Petrolia’s contribution to the St. Clair Conservation Authority is expected to go up to $51,500 in 2021, up by $3,619 or seven per cent.
There has also been new revenue into this years budget, according to Charlebois. The town will collect $138,557 more in taxes simply because the value of housing in the town (property assessment) has increased. The Ontario Municipal Partner Fund grant Petrolia receives is also up $27,600 this year.
Total operational spending is up $317,041 in 2021 when compared to the 2020 budget figures. Councillors did not have an accurate view of what actually was spent in 2020 since two-and-a-half months of spending has yet to occur.
Only place the town’s operational spending decreased for 2021 is in the cemetery by $4,144.
The town’s departments which have increased spending this year include the Planning and Development up $15,249 because of increased development.
General Administration up $21,295. The salary line decreased by about $37,000 as the town filled a maternity leave with a part-time employee. Most of the increase was for maintenance and repairs at Victoria Hall and a $35,000 increase for custodial services for to meet COVID-19 standards.

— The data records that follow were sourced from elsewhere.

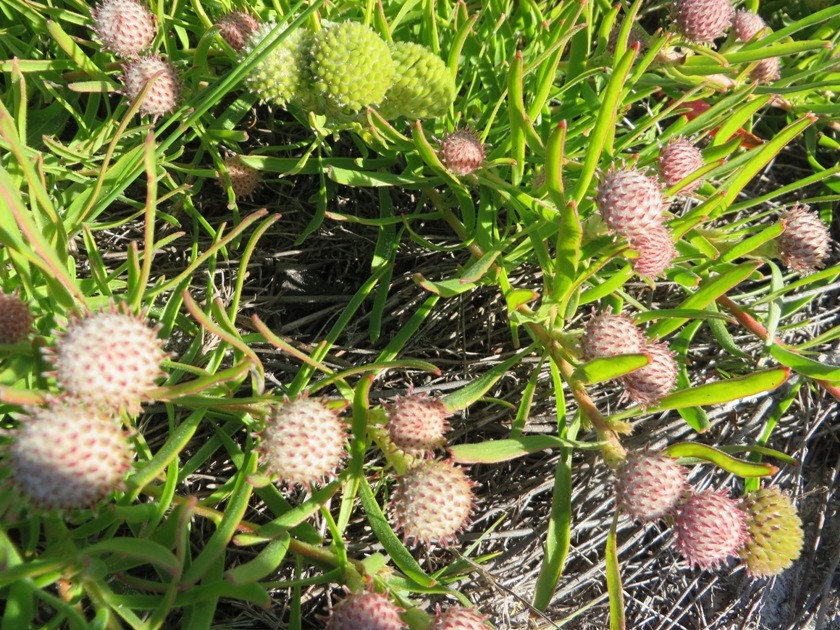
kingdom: Plantae
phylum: Tracheophyta
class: Magnoliopsida
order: Proteales
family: Proteaceae
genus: Leucospermum
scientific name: Leucospermum pedunculatum
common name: White-trailing pincushion
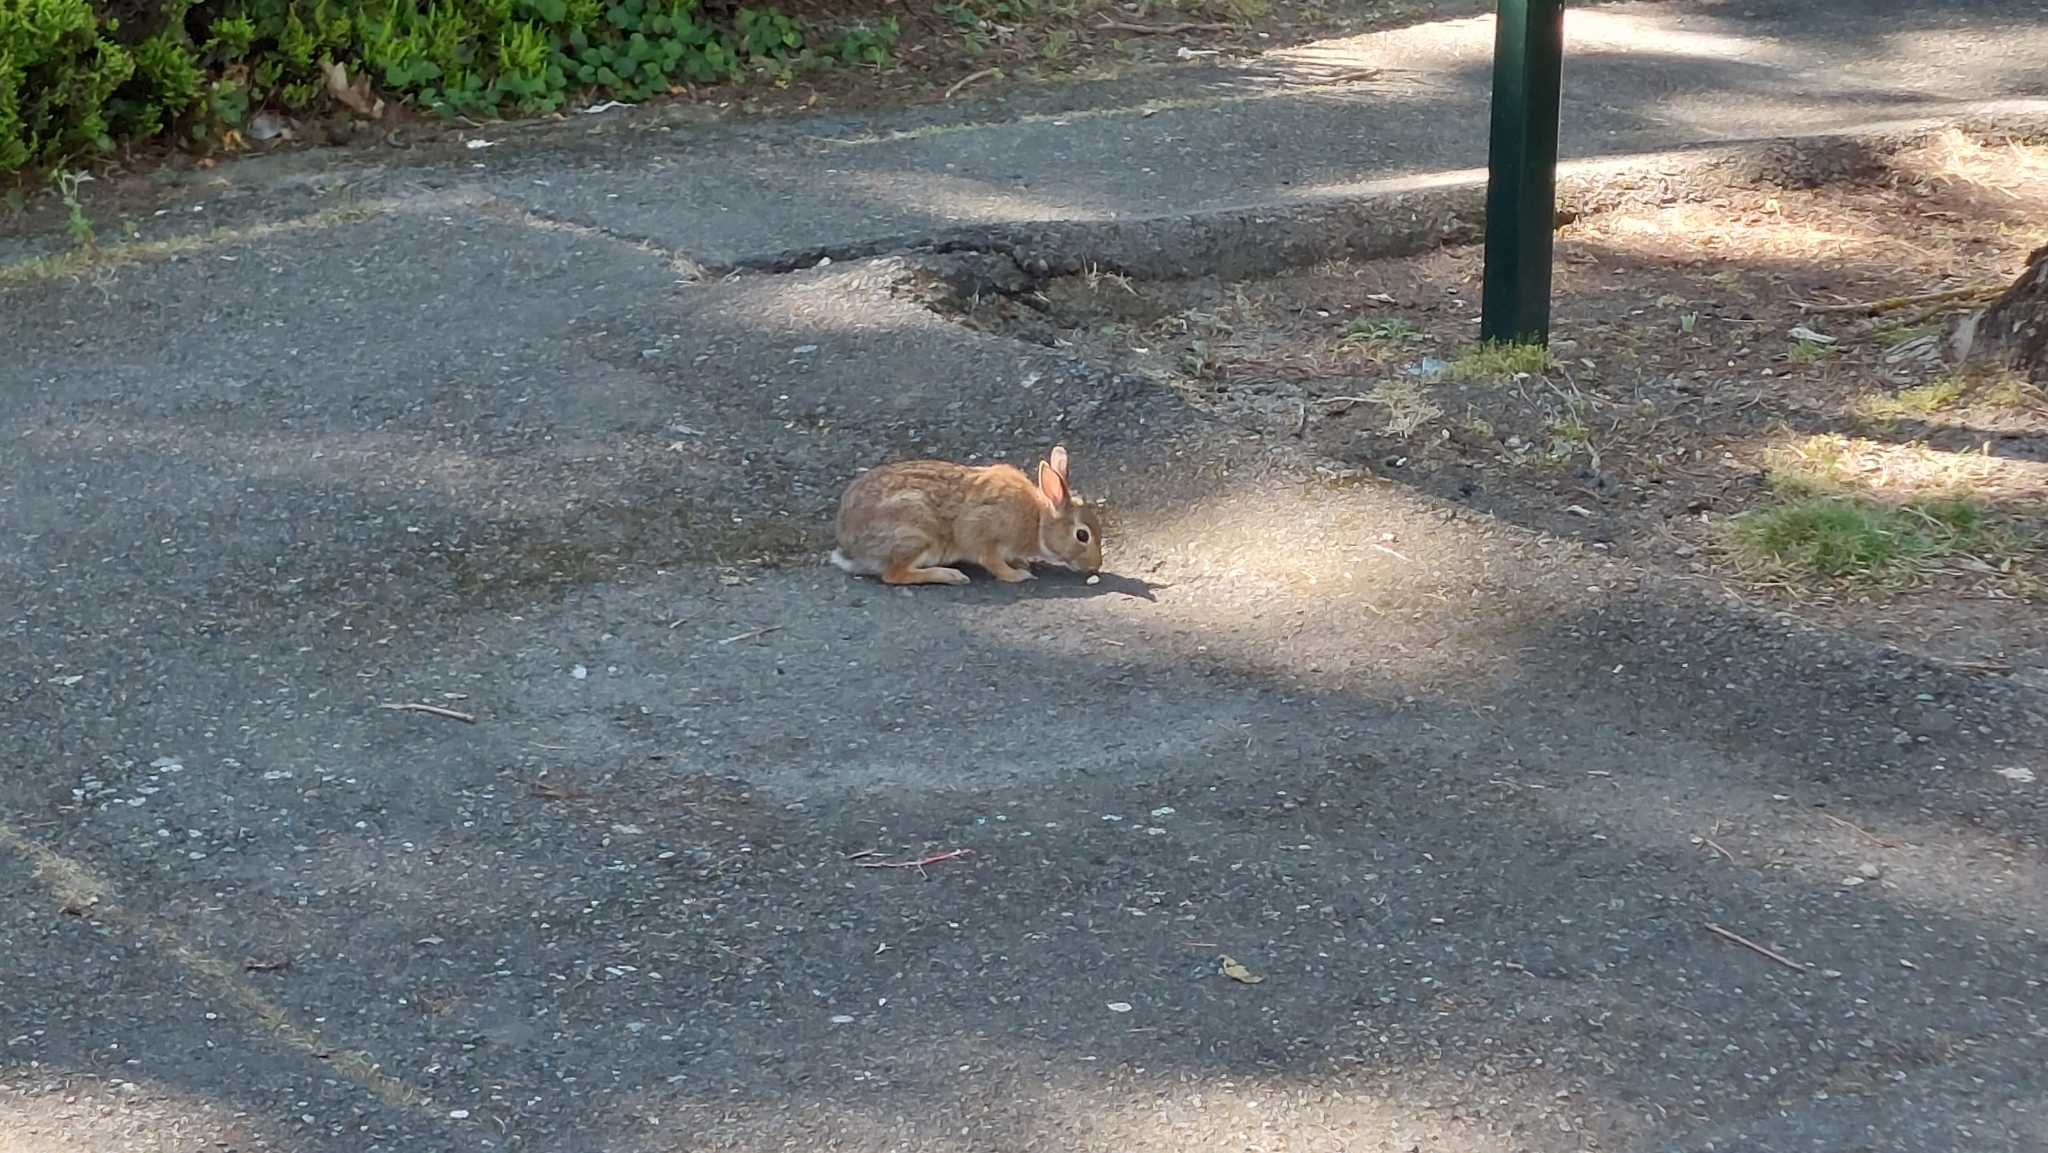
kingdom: Animalia
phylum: Chordata
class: Mammalia
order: Lagomorpha
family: Leporidae
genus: Sylvilagus
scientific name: Sylvilagus floridanus
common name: Eastern cottontail
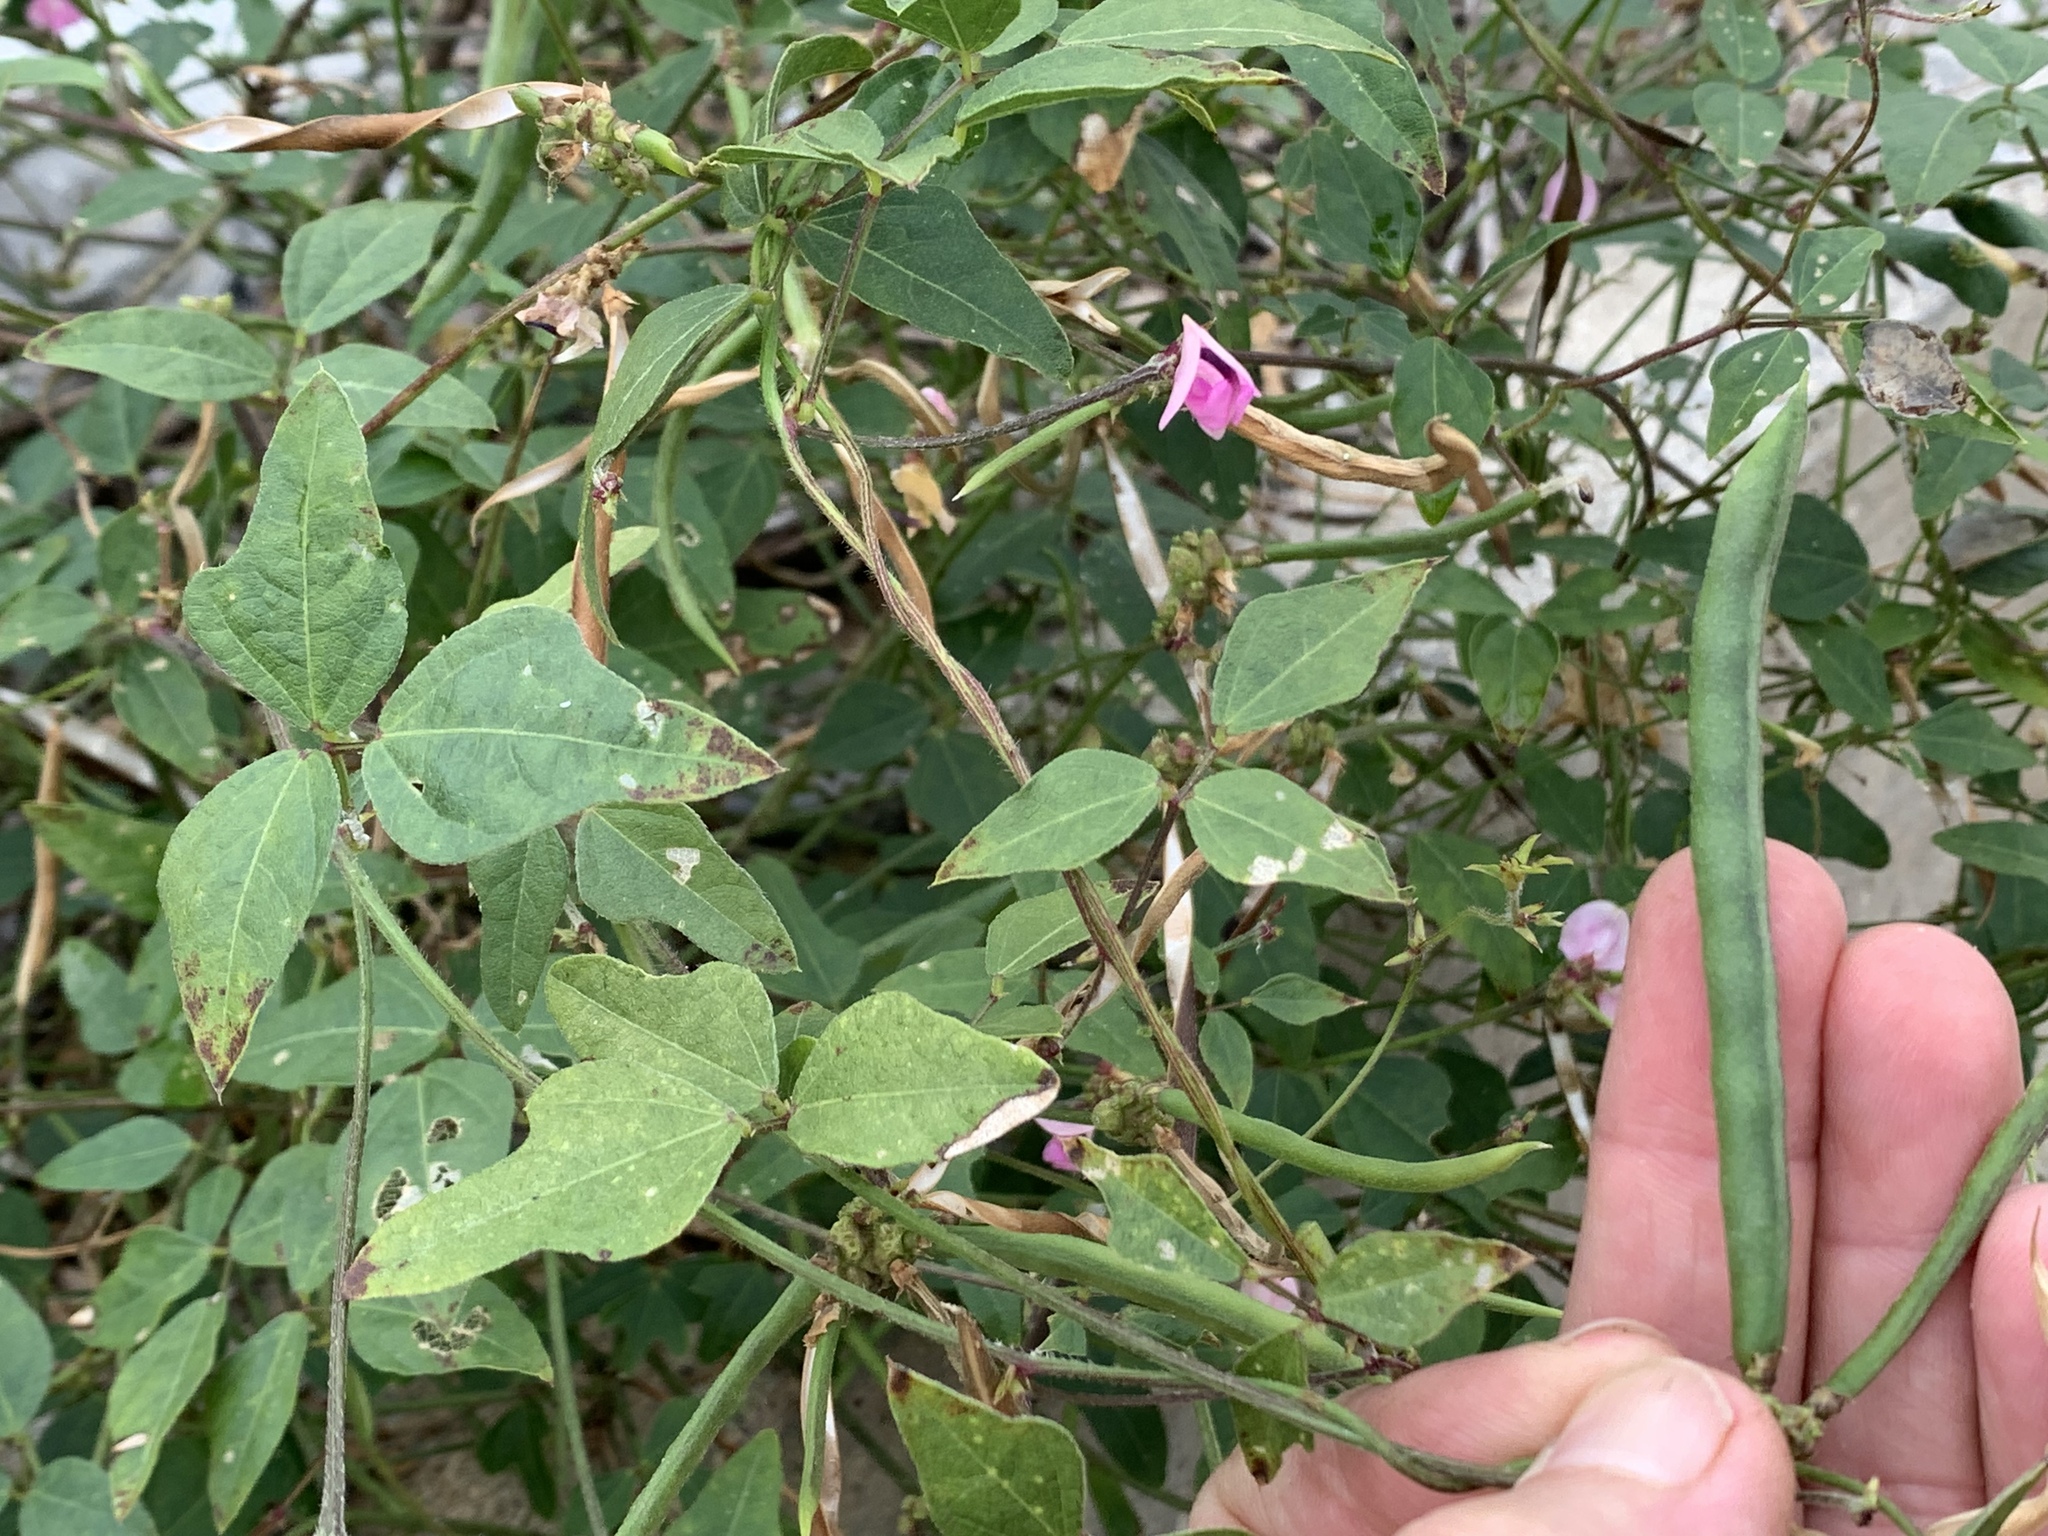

Facilities Maintenance is up $13,459, Protective Services (policing) up $44,951, Fire increases $13,595, Public Works is up $18,315, the Community Centre increases $61,531, Arena is up $87,916, Parks and Recreation is up $18,188, Community Events up $11,650, and Marketing up $3,198 to $145,310. That does not include the $25,000 set aside in the capital budget to promote Petrolia’s downtown businesses.
The budget also shows the town has $6.6 million in reserves. By the end of 2020, the town will have $8.46 million in debt.
Council will hold a public open house on the budget Nov. 9 at 6 pm virtually. The access information will be on the town’s civic website.
Town council is likely to formally approve the 2021 budget Dec. 14.